First published to the AKASHA Foundation blog.
Despite the over-emphasis of competition in Darwin's theory of evolution, the great man himself sensed the importance of cooperation.
I should premise that I use the term Struggle for Existence in a large and metaphorical sense, including dependence of one being on another ...
[On the Origin of Species, Darwin, 1859]
Modern day scientists know that any investment of resources by individuals — of the same species or different — in acts of cooperation could in fact make those individuals vulnerable to non-cooperators, and yet cooperating proves to be a continuing strength rather than a weakness. We see cooperation everywhere we look.
[We have] a new view of continual cooperation, strong interaction, and mutual dependence among life forms. Life did not take over the globe by combat, but by networking.
[Microcosmos, Margulis & Sagan, 1997]
Cooperation confers an irrefutable advantage and we're still grappling with understanding the qualities of the mechanisms that make this the case.

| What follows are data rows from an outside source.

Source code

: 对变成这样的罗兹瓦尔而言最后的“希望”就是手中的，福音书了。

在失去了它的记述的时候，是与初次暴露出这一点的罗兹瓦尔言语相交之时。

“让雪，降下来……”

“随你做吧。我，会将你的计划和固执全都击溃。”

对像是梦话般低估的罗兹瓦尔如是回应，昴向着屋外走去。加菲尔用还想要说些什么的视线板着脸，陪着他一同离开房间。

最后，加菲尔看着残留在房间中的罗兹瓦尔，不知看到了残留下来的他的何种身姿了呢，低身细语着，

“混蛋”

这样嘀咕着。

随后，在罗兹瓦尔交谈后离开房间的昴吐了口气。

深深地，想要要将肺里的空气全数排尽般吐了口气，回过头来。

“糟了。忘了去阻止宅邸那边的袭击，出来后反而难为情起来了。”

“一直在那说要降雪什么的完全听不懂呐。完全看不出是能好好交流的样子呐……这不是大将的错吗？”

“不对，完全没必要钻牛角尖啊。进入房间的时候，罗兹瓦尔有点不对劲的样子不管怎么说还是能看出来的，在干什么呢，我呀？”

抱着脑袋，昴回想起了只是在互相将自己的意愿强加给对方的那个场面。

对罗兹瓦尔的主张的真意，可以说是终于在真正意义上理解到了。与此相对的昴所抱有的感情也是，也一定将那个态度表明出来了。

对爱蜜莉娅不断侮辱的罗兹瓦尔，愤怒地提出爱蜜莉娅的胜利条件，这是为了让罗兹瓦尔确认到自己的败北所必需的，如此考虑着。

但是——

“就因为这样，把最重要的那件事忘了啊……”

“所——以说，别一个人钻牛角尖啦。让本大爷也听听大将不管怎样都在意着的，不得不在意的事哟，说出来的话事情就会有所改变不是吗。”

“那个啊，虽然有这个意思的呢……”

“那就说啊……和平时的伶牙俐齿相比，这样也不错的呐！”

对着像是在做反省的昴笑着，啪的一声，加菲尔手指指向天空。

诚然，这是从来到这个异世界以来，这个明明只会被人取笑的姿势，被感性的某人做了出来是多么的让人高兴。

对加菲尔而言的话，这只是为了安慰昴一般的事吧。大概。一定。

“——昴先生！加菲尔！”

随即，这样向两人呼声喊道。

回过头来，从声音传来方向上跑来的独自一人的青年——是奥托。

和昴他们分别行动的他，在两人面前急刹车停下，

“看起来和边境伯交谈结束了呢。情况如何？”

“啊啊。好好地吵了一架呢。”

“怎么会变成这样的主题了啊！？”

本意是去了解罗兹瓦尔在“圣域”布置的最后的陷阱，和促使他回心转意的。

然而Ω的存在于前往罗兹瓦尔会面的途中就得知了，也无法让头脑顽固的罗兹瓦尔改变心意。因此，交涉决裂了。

Human beings are brilliant same-species cooperators — hence our parasitic success — and yet a quick scan of typical news headlines would suggest quite the opposite. Without dwelling too deeply on international relations or indeed media theory, the reported character of interactions between the likes of the United States and China and Russia and India and Europe might be said to be more fractious than cooperative. And national news headlines compound the gloom.
Why?
Why can't we just work together for mutual advantage on our little blue marble? As co-pilots of Spaceship Earth?